* [Saved data entries]:
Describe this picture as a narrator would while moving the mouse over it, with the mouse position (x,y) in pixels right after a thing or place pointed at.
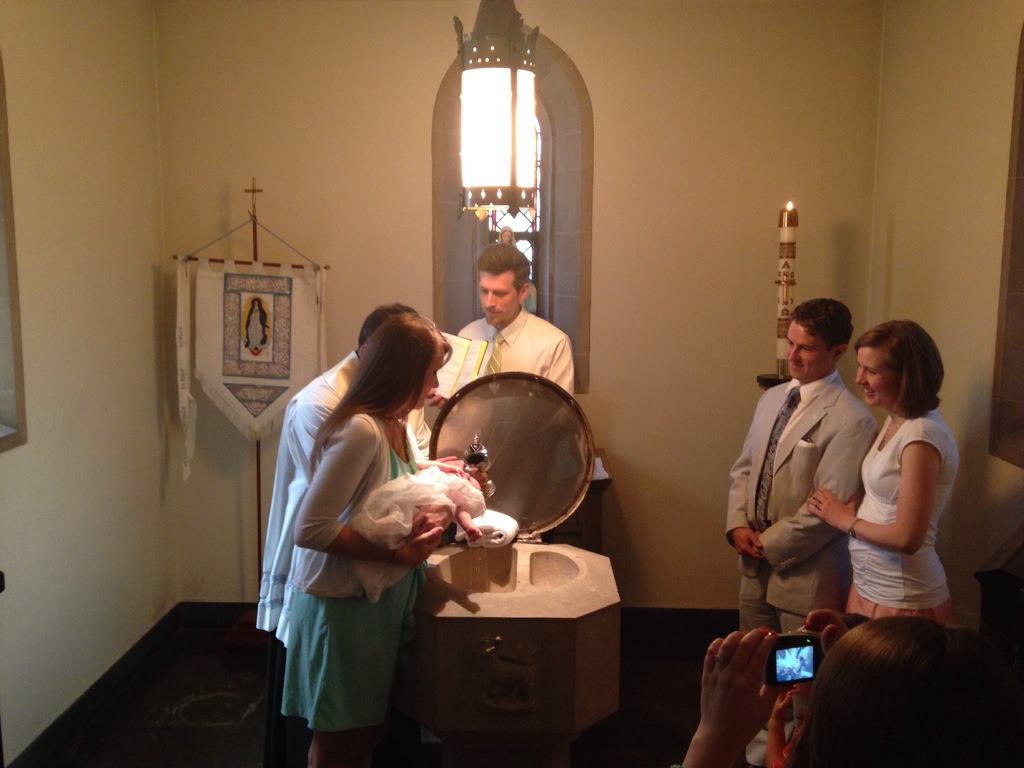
In this image, on the right side (884,643) there is a person (909,700) taking picture with a camera (793,638) and there is a man (814,402) and woman (839,510) standing, behind them there is a candle (787,341), on the left (54,542) there is a wall (114,450), in the middle (390,512) there is a woman (352,579) holding a baby (426,494) and a man (312,435) standing, in front of them there is an object (498,609), in the background (526,348) there is a person (511,341) standing and there is a wall (171,181), near the wall (179,187) there is a poster (250,318), at the top (513,146) there is a lamp (521,114).
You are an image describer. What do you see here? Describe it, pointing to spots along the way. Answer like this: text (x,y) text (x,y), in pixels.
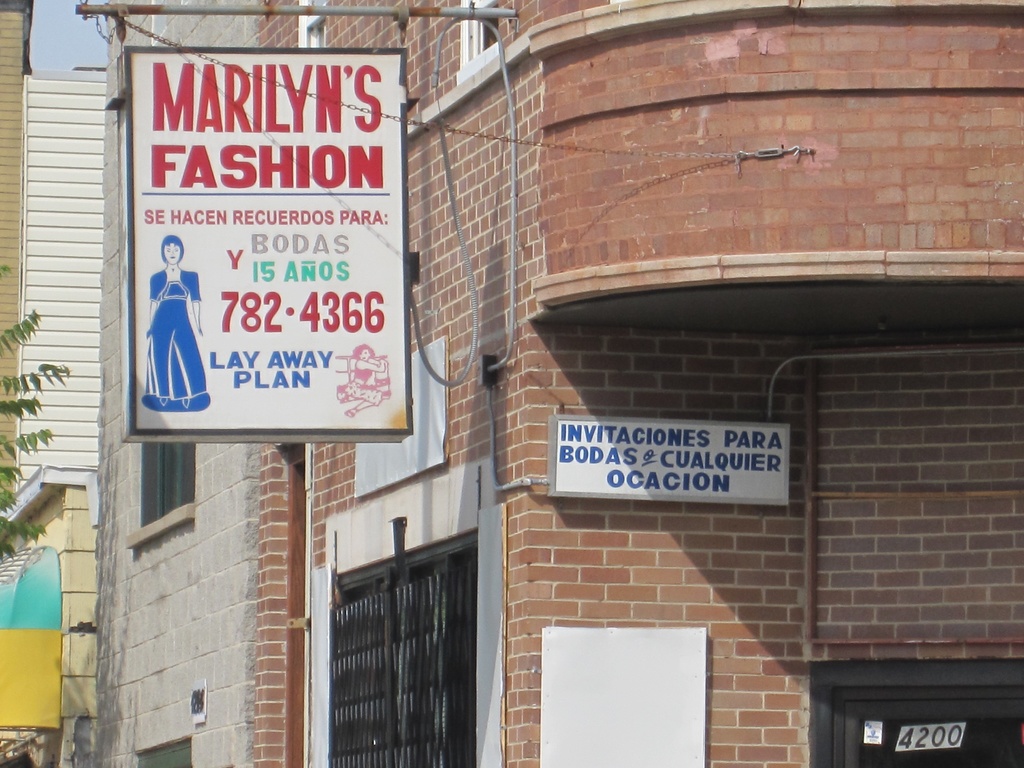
In the picture we can see some board (277,175) attached to the building (689,533) and in the background of the picture (69,316) there are some buildings (74,187) and clear sky (41,62).
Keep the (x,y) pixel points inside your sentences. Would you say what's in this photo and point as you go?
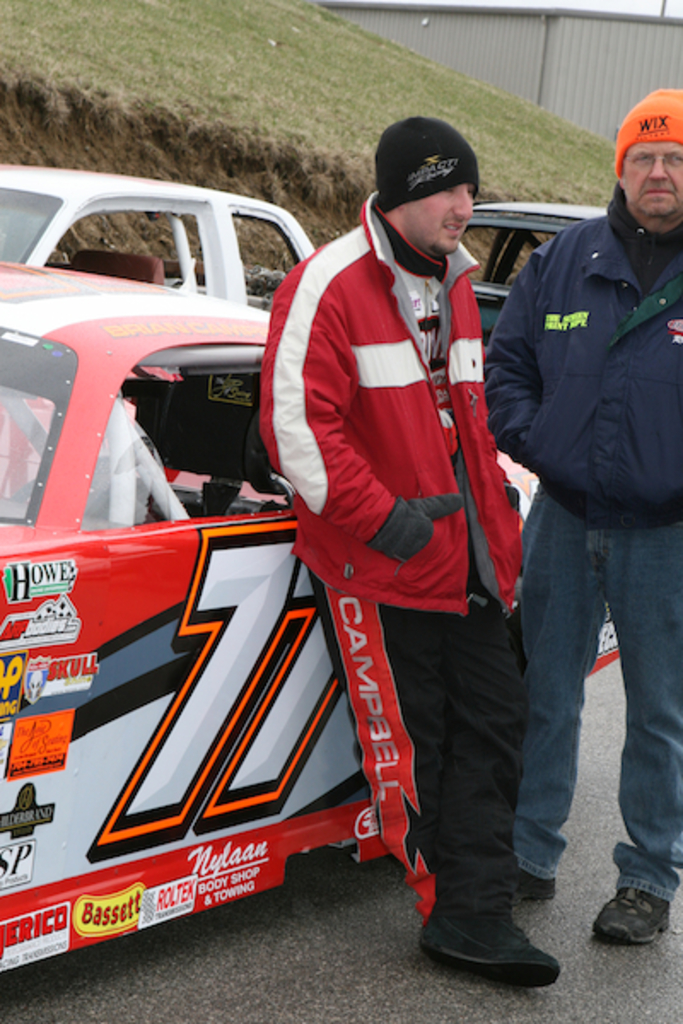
In this image we can see two people (551,400) with wool ski hats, standing on the road (337,945), one wall (672,59), three cars (298,628) on the road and green grass (91,81) on the mountain (53,111).
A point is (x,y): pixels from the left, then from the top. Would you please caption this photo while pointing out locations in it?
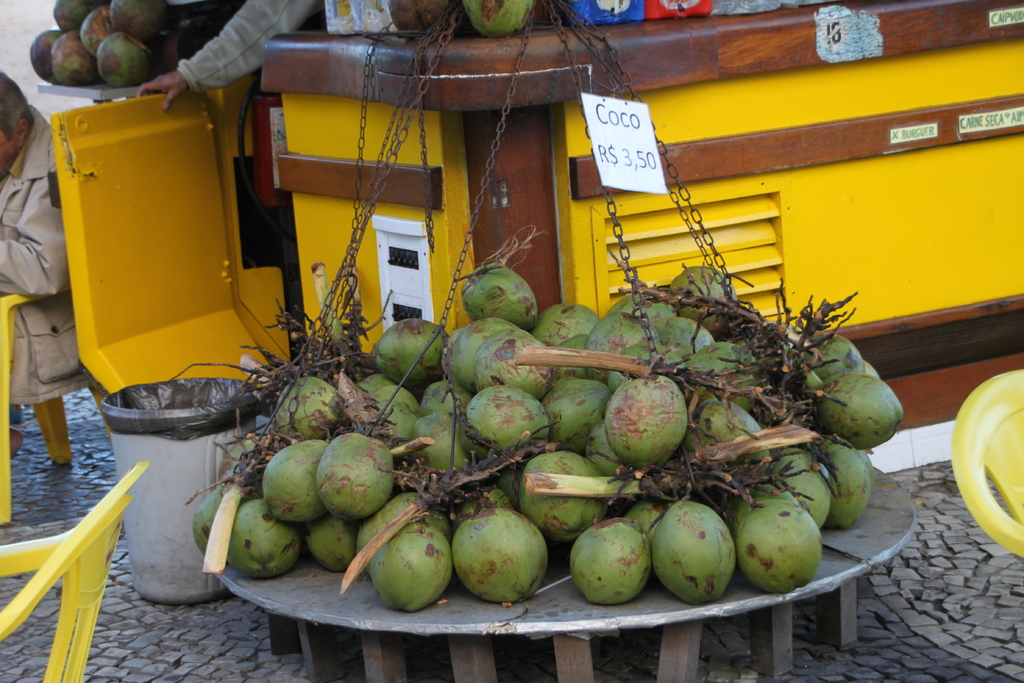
In this image there are coconuts (614,557) and there are persons (255,65), there are empty chairs (9,549) and there is a dustbin (248,429) and there are objects (671,13) in the center (394,288).
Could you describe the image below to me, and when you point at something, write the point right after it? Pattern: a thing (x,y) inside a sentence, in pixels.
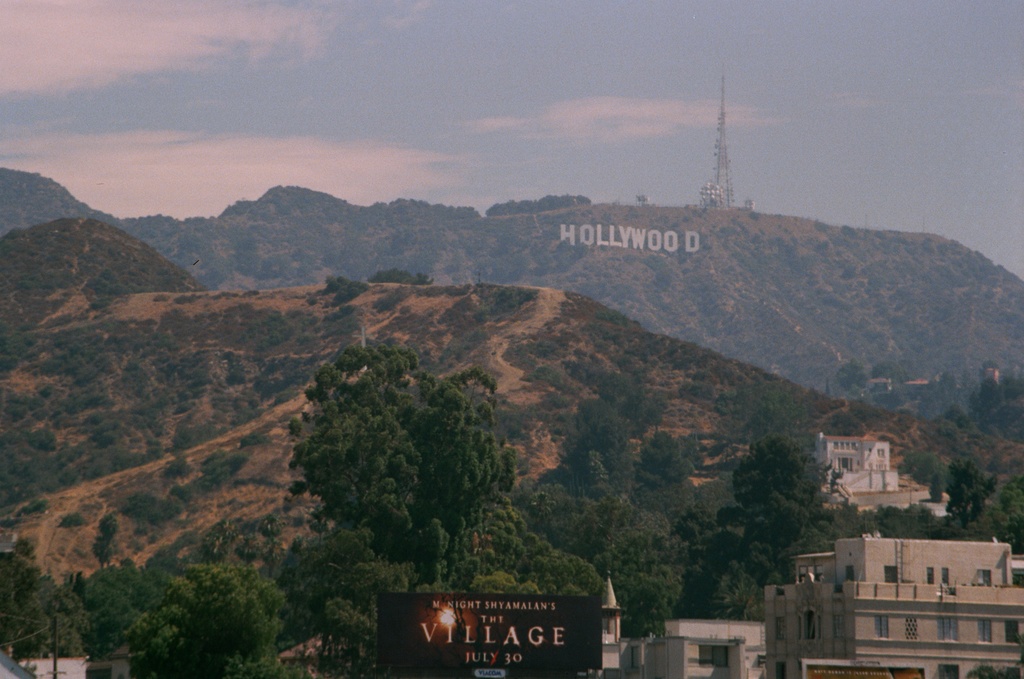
In the center of the image (550,322) we can see hills (778,289). On the right (954,568) there are buildings (807,588). At the bottom (462,627) there is a board (536,661). In the background (608,152) there is a mobile tower (722,162) and sky (408,99).
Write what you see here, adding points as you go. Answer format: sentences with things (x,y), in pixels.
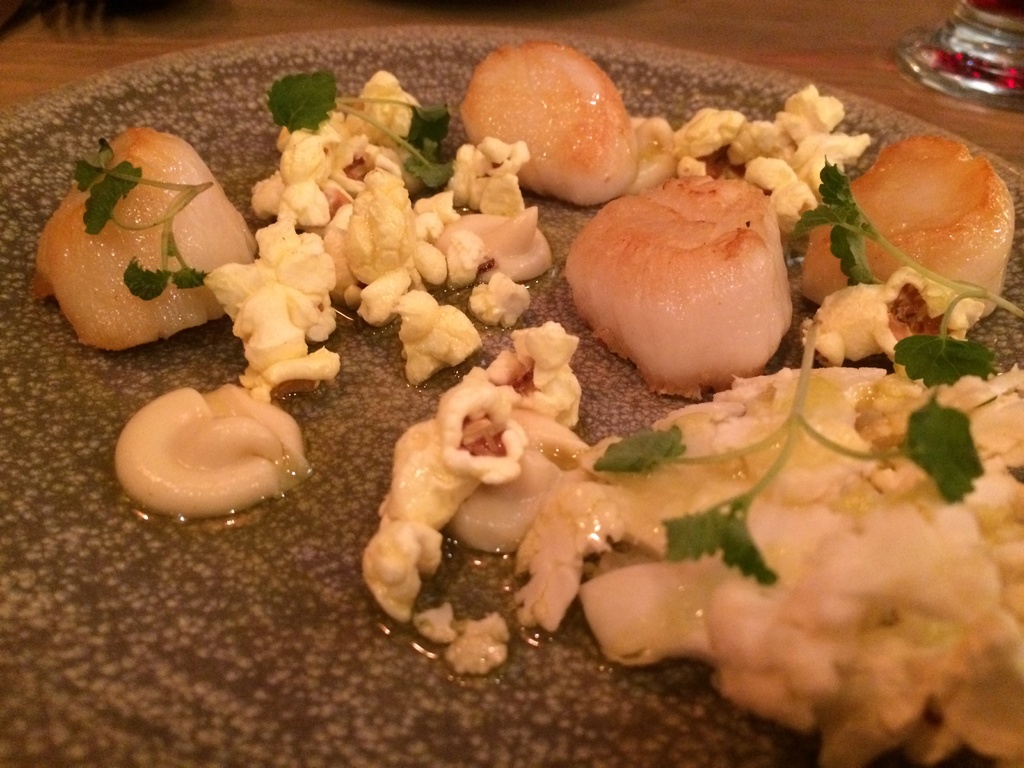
There are meat pieces (560,172), leaves (94,207), popcorn (457,260) and oil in a plate (25,492). In the background (988,23), there is an object (1001,26).
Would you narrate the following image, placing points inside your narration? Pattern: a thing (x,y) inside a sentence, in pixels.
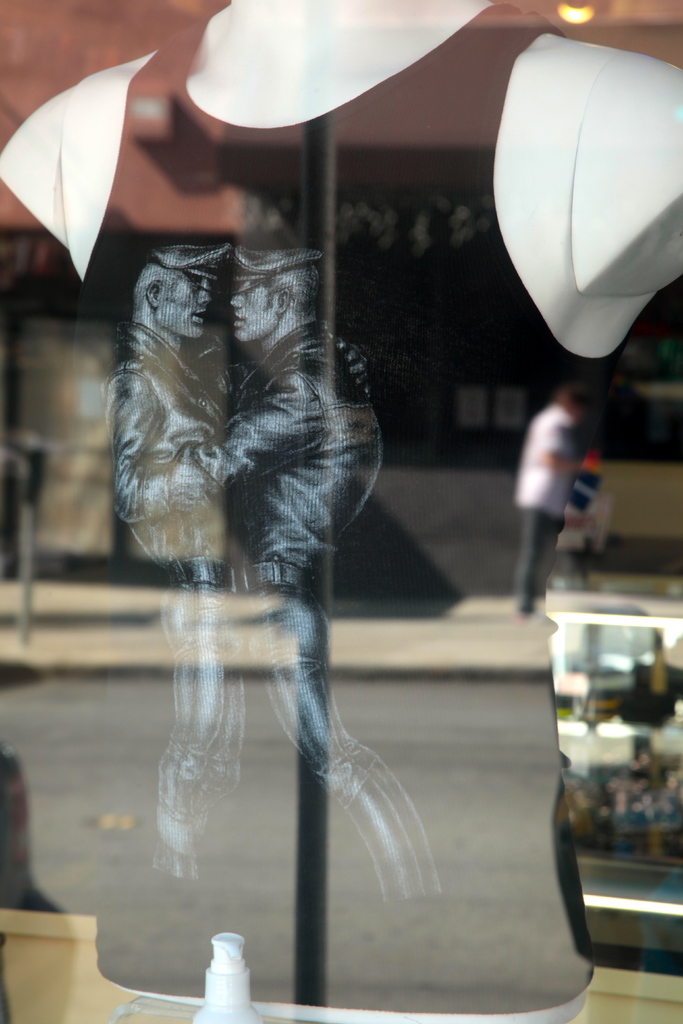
In the image we can see a drawing (264,583) of men (240,503) wearing clothes (237,413) and hat (176,260). This is a glass (153,243) and in the glass (169,198) we can see a reflection (545,562) of a person (521,548) standing wearing clothes (526,591), this is a pole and light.
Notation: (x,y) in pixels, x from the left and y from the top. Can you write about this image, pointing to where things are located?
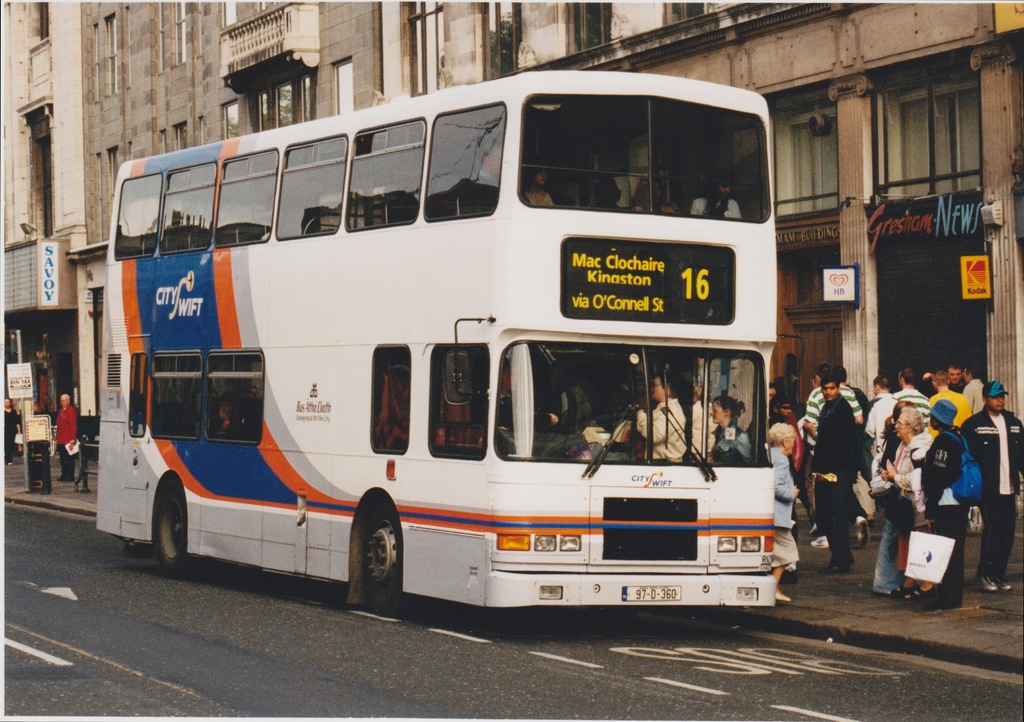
People (659,411) are inside this vehicle (418,339). Beside this vehicle (330,199) there are buildings (55,83) and windows (891,164). Here we can see boards (853,267). On footpath (821,614) there are people (14,420).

* [INSTRUCTIONS TO FOLLOW]:
Give back exactly the lines from the line with "Notation: (x,y) in" through the end of the records, both included; keep all pictures out.

* [ANSWER SPACE]:
Notation: (x,y) in pixels, x from the left and y from the top. Can you write about this image, pointing to where things are located?
People (659,411) are inside this vehicle (418,339). Beside this vehicle (330,199) there are buildings (55,83) and windows (891,164). Here we can see boards (853,267). On footpath (821,614) there are people (14,420).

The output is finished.